What to work on: Each record should be copied exactly into the answer, and no picture should go with it.

Stored entries:

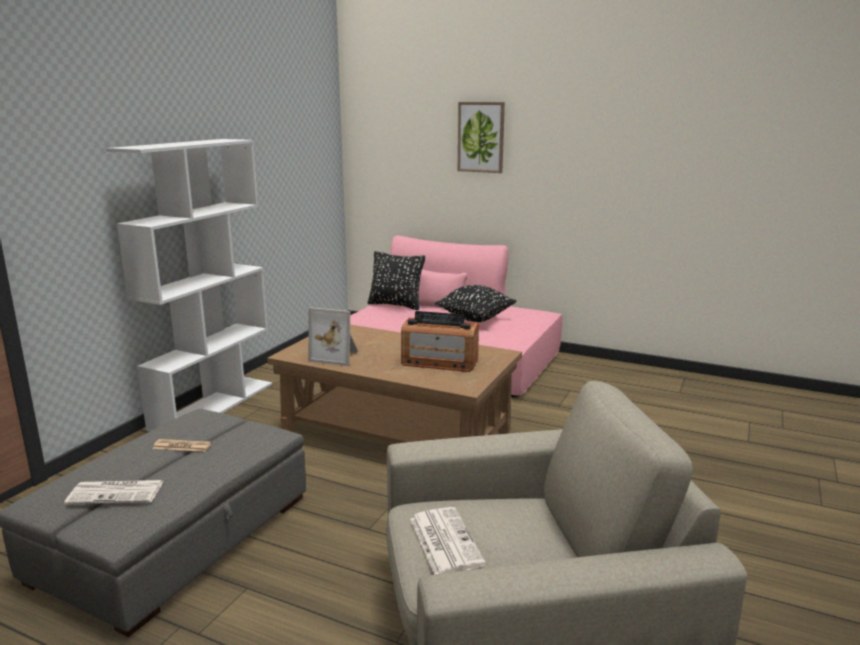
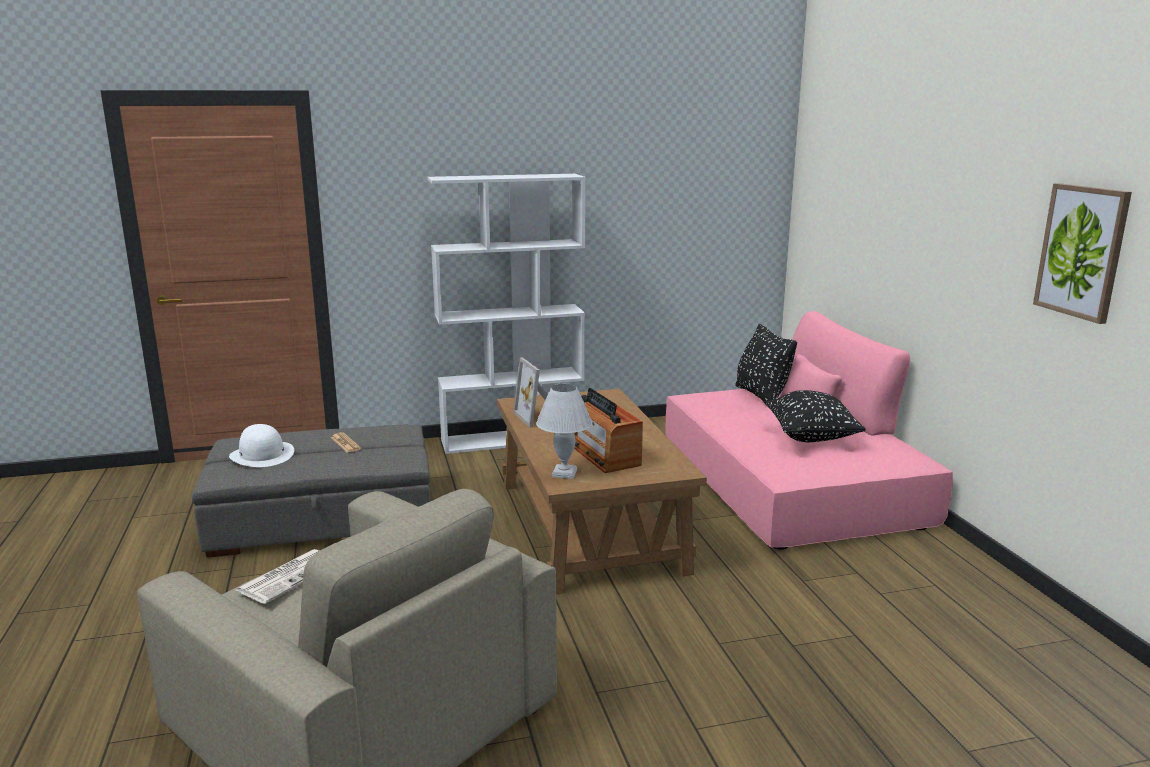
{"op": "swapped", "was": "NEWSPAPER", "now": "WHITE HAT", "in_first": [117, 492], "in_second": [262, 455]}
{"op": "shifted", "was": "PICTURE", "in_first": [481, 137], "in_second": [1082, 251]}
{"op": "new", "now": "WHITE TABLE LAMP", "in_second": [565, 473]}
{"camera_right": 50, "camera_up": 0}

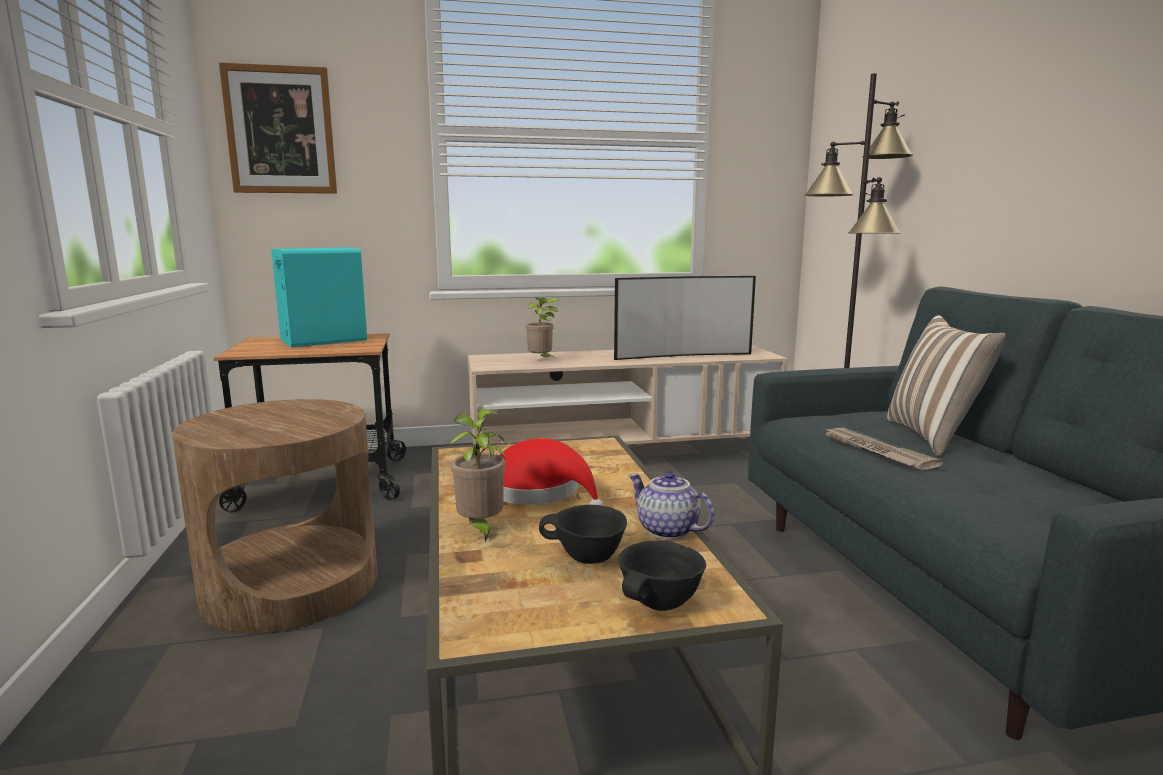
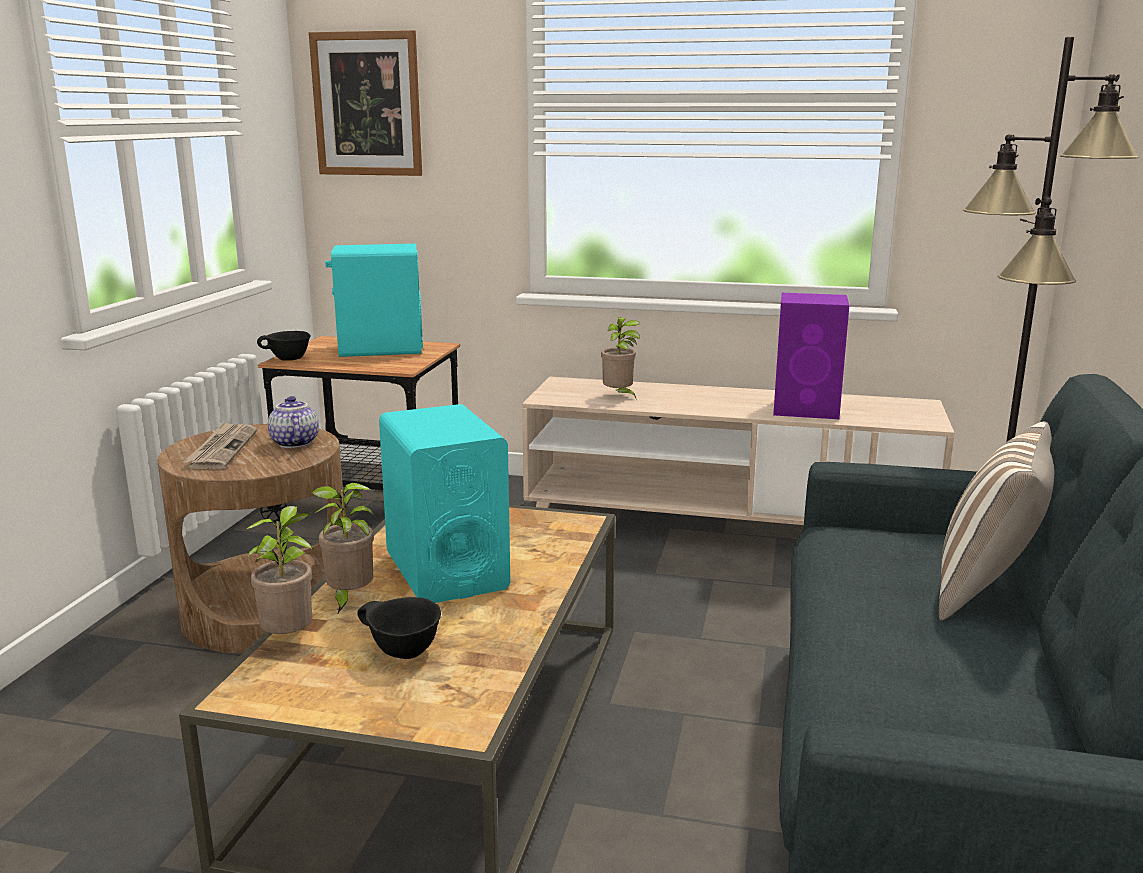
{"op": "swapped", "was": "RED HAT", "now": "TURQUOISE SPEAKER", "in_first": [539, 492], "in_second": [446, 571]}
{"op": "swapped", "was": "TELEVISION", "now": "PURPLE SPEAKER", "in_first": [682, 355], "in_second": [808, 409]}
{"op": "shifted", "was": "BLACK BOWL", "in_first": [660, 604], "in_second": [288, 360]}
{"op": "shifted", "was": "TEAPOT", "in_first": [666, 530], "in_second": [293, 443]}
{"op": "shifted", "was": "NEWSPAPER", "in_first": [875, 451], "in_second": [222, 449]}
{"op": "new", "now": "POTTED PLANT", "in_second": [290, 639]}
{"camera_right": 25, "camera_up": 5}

Response to the task:
{"op": "swapped", "was": "NEWSPAPER", "now": "WHITE HAT", "in_first": [117, 492], "in_second": [262, 455]}
{"op": "shifted", "was": "PICTURE", "in_first": [481, 137], "in_second": [1082, 251]}
{"op": "new", "now": "WHITE TABLE LAMP", "in_second": [565, 473]}
{"camera_right": 50, "camera_up": 0}

{"op": "swapped", "was": "RED HAT", "now": "TURQUOISE SPEAKER", "in_first": [539, 492], "in_second": [446, 571]}
{"op": "swapped", "was": "TELEVISION", "now": "PURPLE SPEAKER", "in_first": [682, 355], "in_second": [808, 409]}
{"op": "shifted", "was": "BLACK BOWL", "in_first": [660, 604], "in_second": [288, 360]}
{"op": "shifted", "was": "TEAPOT", "in_first": [666, 530], "in_second": [293, 443]}
{"op": "shifted", "was": "NEWSPAPER", "in_first": [875, 451], "in_second": [222, 449]}
{"op": "new", "now": "POTTED PLANT", "in_second": [290, 639]}
{"camera_right": 25, "camera_up": 5}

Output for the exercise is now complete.